» **TASK DIRECTIONS**:
Taking the line that contains "Page size: 1241x1754." as the starting point, give again exactly every line up to and including the last line of the records below.
EXTRACTED MATERIAL: Begin
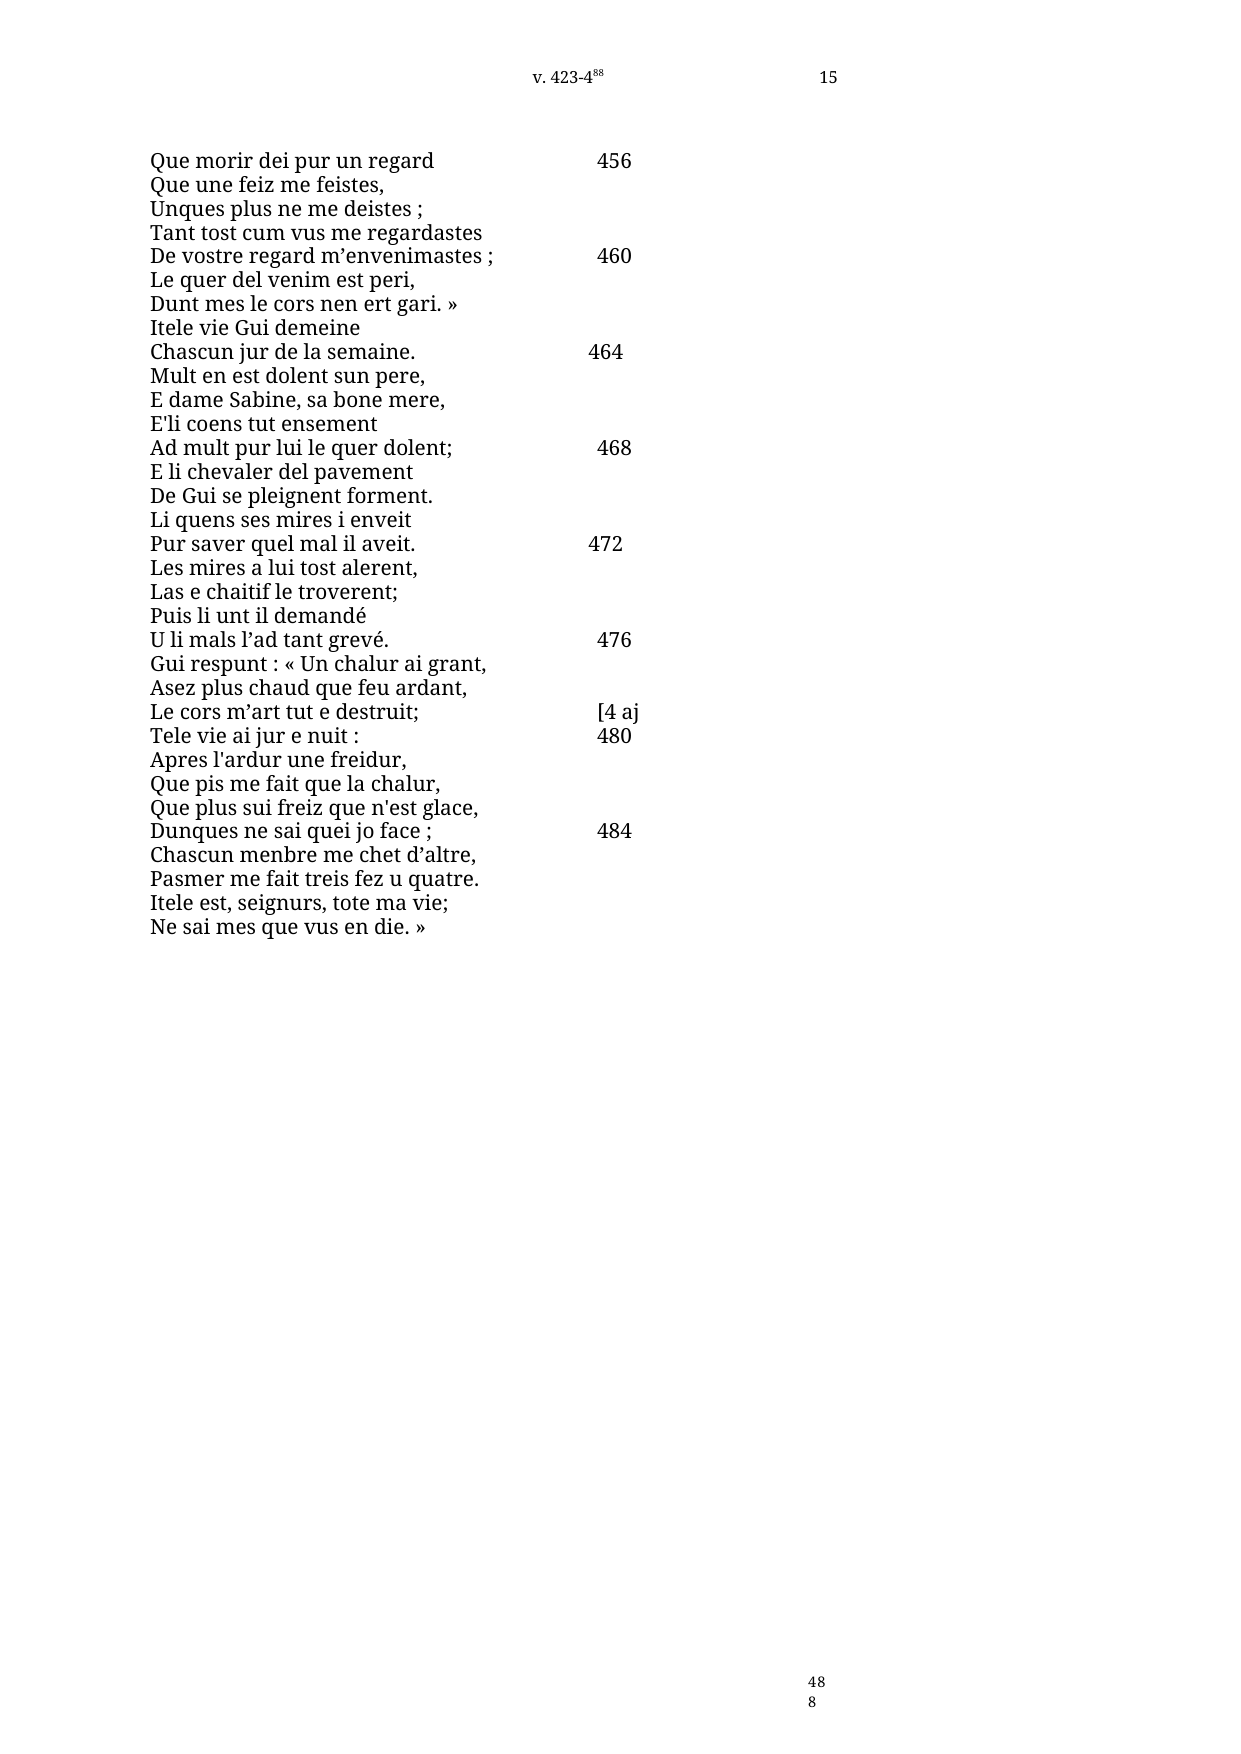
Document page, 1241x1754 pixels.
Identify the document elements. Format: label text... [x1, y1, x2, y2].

text Ne sai mes que vus en die. » [150, 916, 1090, 939]
text Itele vie Gui demeine [150, 317, 1090, 341]
text U li mals l’ad tant grevé. 476 [150, 628, 1090, 652]
text Pasmer me fait treis fez u quatre. [150, 868, 1090, 892]
text E dame Sabine, sa bone mere, [150, 388, 1090, 412]
text Que pis me fait que la chalur, [150, 772, 1090, 796]
text Le quer del venim est peri, [150, 269, 1090, 293]
text Asez plus chaud que feu ardant, [150, 676, 1090, 700]
text Itele est, seignurs, tote ma vie; [150, 892, 1090, 916]
text Dunt mes le cors nen ert gari. » [150, 293, 1090, 317]
text Que une feiz me feistes, [150, 173, 1090, 197]
text Les mires a lui tost alerent, [150, 556, 1090, 580]
text Puis li unt il demandé [150, 604, 1090, 628]
text Ad mult pur lui le quer dolent; 468 [150, 436, 1090, 460]
text Las e chaitif le troverent; [150, 580, 1090, 604]
text Gui respunt : « Un chalur ai grant, [150, 652, 1090, 676]
text Apres l'ardur une freidur, [150, 748, 1090, 772]
text Mult en est dolent sun pere, [150, 364, 1090, 388]
text Le cors m’art tut e destruit; [4 aj [150, 700, 1090, 724]
text De vostre regard m’envenimastes ; 460 [150, 245, 1090, 269]
text Unques plus ne me deistes ; [150, 197, 1090, 221]
text Dunques ne sai quei jo face ; 484 [150, 820, 1090, 844]
text Chascun jur de la semaine. 464 [150, 341, 1090, 364]
text Que morir dei pur un regard 456 [150, 149, 1090, 173]
text Que plus sui freiz que n'est glace, [150, 796, 1090, 820]
text Li quens ses mires i enveit [150, 508, 1090, 532]
text E li chevaler del pavement De Gui se pleignent forment. [150, 460, 1090, 508]
text Tele vie ai jur e nuit : 480 [150, 724, 1090, 748]
text E'li coens tut ensement [150, 412, 1090, 436]
text Tant tost cum vus me regardastes [150, 221, 1090, 245]
text Chascun menbre me chet d’altre, [150, 844, 1090, 868]
text Pur saver quel mal il aveit. 472 [150, 532, 1090, 556]
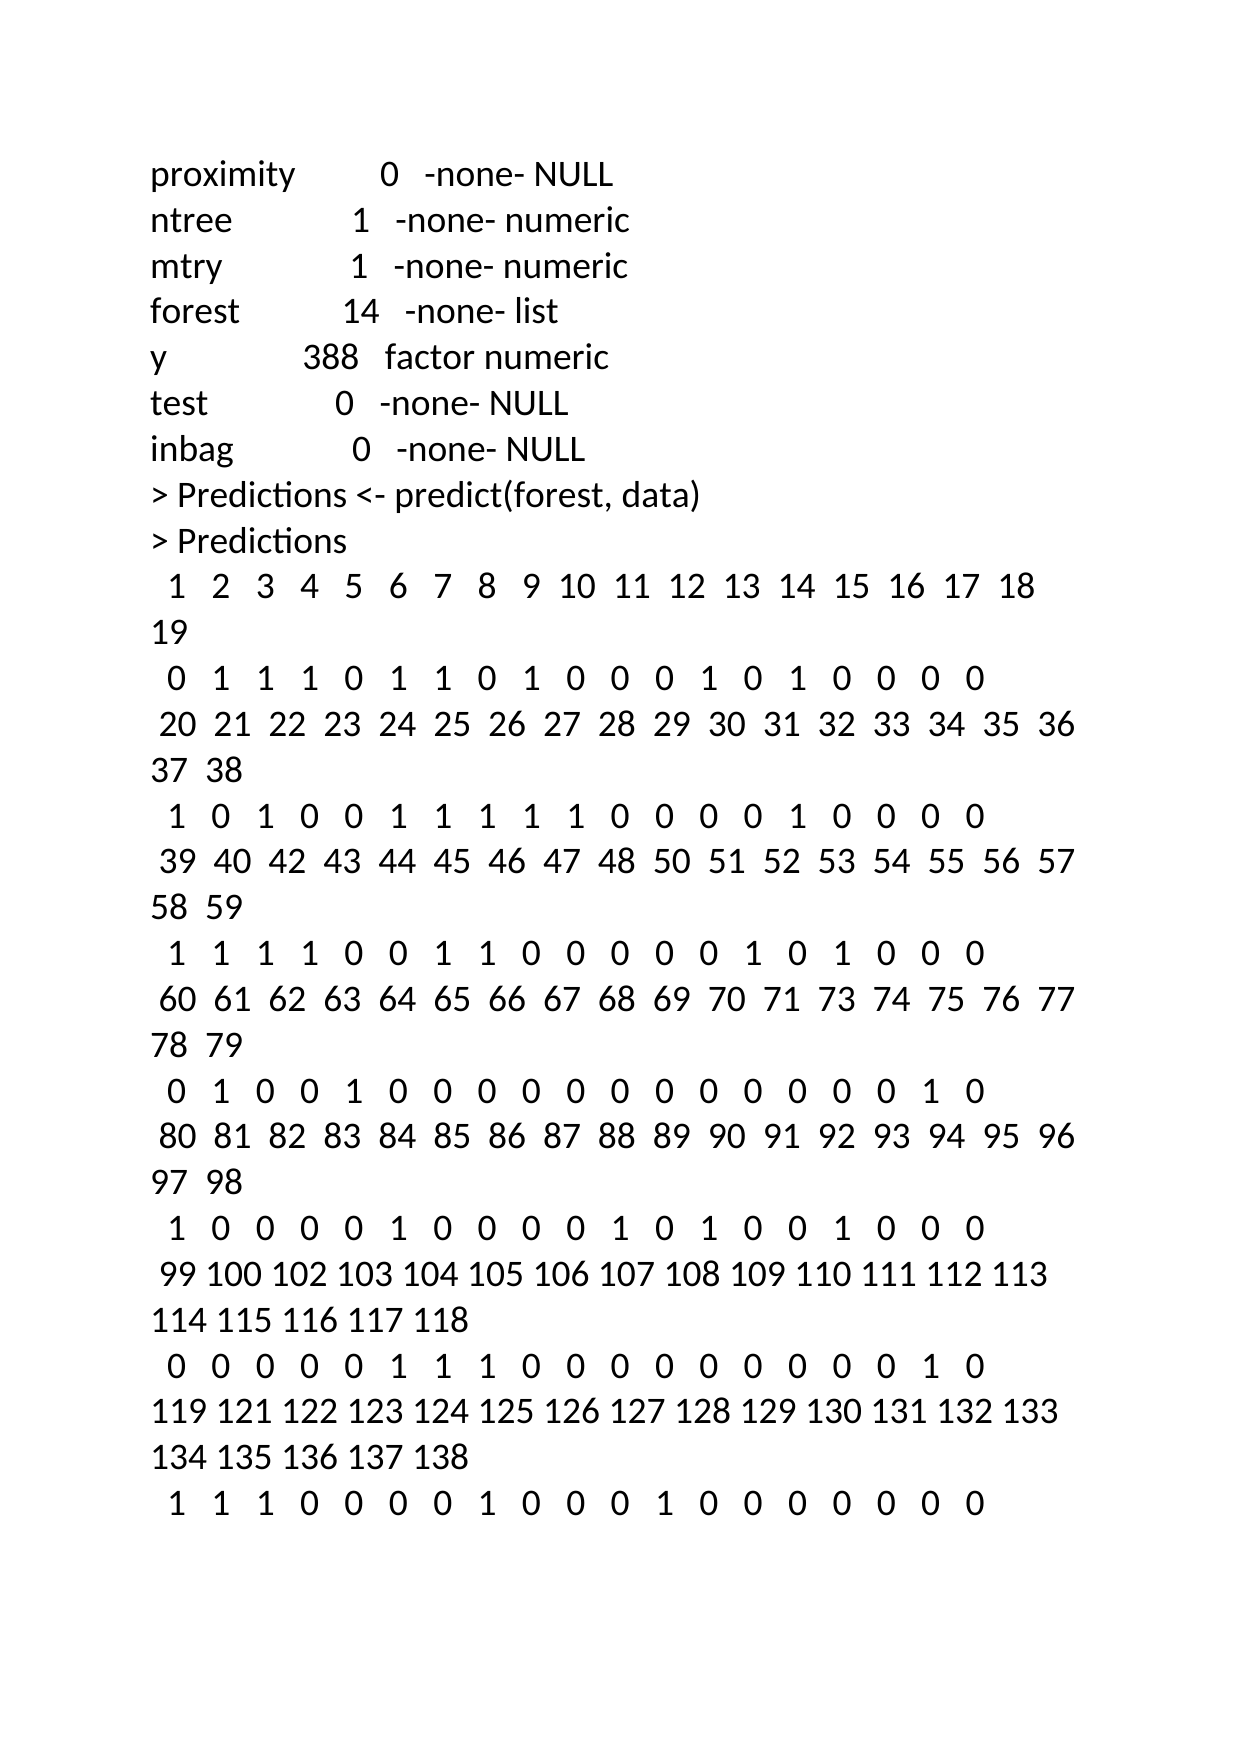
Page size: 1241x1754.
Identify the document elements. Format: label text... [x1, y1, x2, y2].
EXTRACTED MATERIAL: End
» **ANSWER TO THIS TASK**:
Page size: 1241x1754.
Identify the document elements. Format: label text... [x1, y1, x2, y2].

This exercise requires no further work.